On June 28, 2010, the Supreme Court decided Free Enterprise Fund v. Public Company Accounting Oversight Board, No. 08-861, holding that a statutory provision allowing the Securities and Exchange Commission ("SEC") to remove members of the Public Company Accounting Oversight Board ("PCAOB" or "the Board"), which the SEC appoints, only for "good cause" violates constitutional principles of separation of powers but that appointment of the Board's members by the SEC does not violate the Constitution's Appointments Clause.
The PCAOB, which was created by the Sarbanes-Oxley Act of 2002, exercises wide regulatory authority over accounting firms that audit public companies. The Board's members are appointed by the SEC, which is responsible for oversight of the Board, but the statute also provides that the SEC may remove Board members only for "good cause shown" and defines the concept of "good cause" quite narrowly. Members of the SEC, in turn, may be removed by the President only for "inefficiency, neglect of duty, or malfeasance in office."

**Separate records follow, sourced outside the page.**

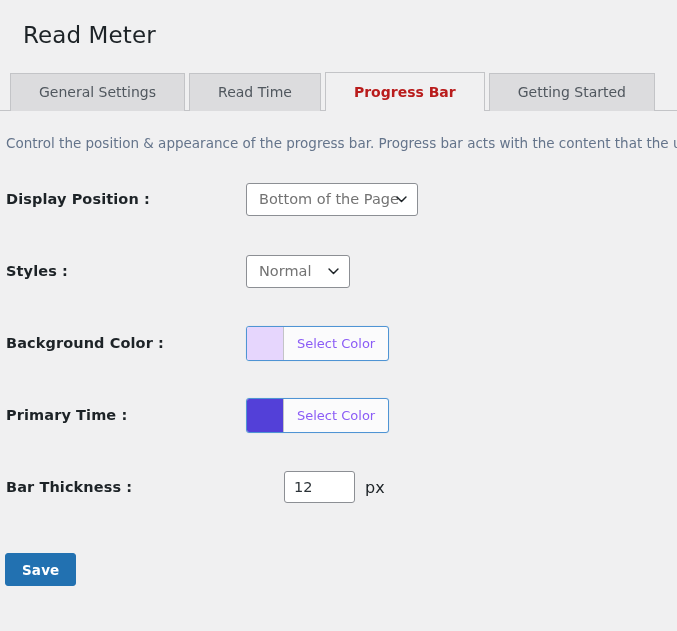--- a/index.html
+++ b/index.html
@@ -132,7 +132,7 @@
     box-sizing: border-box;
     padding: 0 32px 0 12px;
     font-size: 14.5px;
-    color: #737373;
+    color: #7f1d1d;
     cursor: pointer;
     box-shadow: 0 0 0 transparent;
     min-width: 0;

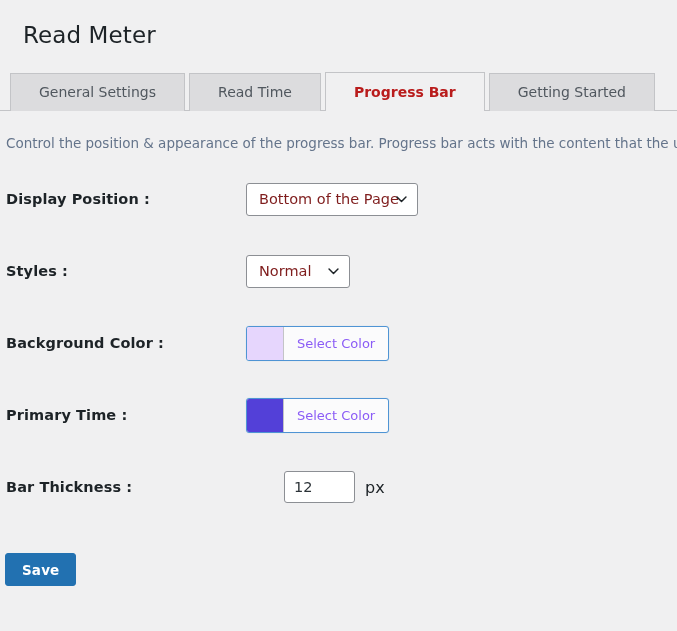--- a/index.html
+++ b/index.html
@@ -181,7 +181,7 @@
 
   
   .number-input {
-    width: 71px;
+    width: 84px;
     height: 32px;
     box-sizing: border-box;
     border: 1px solid #8c8f94;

The PCAOB inspected an accounting firm that is a member of the Free Enterprise Fund ("Fund"), issued a report critical of the firm's auditing procedures, and began a formal investigation. The firm and the Fund sued the Board, seeking a declaratory judgment that the limitations on removal of the Board's members unconstitutionally insulated them from presidential control. The fund also sought a declaration that the members' appointment by the SEC violated the Appointments Clause of the Constitution because they were appointed neither by the president nor by the "head" of a "department." The district court granted summary judgment for the Board, and the Court of Appeals for the District of Columbia Circuit affirmed, rejecting both challenges to the Board's validity.
The Supreme Court reversed. It first rejected the government's argument that challenges to the validity of the PCAOB's composition must first be brought to the Board itself, with review by appeal from a Board order imposing sanctions. Requiring a plaintiff to incur a sanction to test a law's validity, the Court said, would provide no "meaningful" avenue of relief. The Fund's constitutional claims lay outside the competence and expertise of either the PCAOB or the SEC, and they required no technical considerations of agency policy.
Turning to the merits, the Court held, first, that the double level of limitations on removal of PCAOB members contravenes separation of powers principles. According to those principles, the president is empowered to keep executive officers of the government accountable by the ability to remove them from office. Although previous cases (which the Court noted it was not reconsidering) have held that this removal power may be limited in the case of "independent agencies," no precedent exists for the statutory arrangement here, which provides two levels of restriction on the president's power. That arrangement unconstitutionally interferes with the president's ability to ensure that the laws are faithfully executed by the Board, and it makes the president less accountable for the misconduct of Board members. The Court therefore struck down the provision of the Sarbanes-Oxley Act requiring the SEC to find "good cause" for removing members of the PCAOB. They now may be removed by the SEC at will.
The Court rejected, however, the Fund's argument that appointment of PCAOB members by the SEC violated the Appointments Clause. The members are "inferior Officers" whose appointment the Constitution permits Congress to assign to "Heads of Departments." The Court held that the SEC is a department for this purpose and that the entire SEC—not just its chair—is the head of the department.
Based on these holdings, the Court concluded that a broad injunction against continued operation of the PCAOB was not appropriate. The Fund and its members are entitled only to "declaratory relief sufficient to ensure that the reporting requirements and auditing standards to which they are subject will be enforced only by a constitutional agency accountable to the Executive." The Court left it to the lower courts to fashion such relief.
Chief Justice Roberts delivered the opinion of the Court, in which Justices Scalia, Kennedy, Thomas, and Alito joined. Justice Breyer filed a dissenting opinion in which Justices Stevens, Ginsburg, and Sotomayor joined.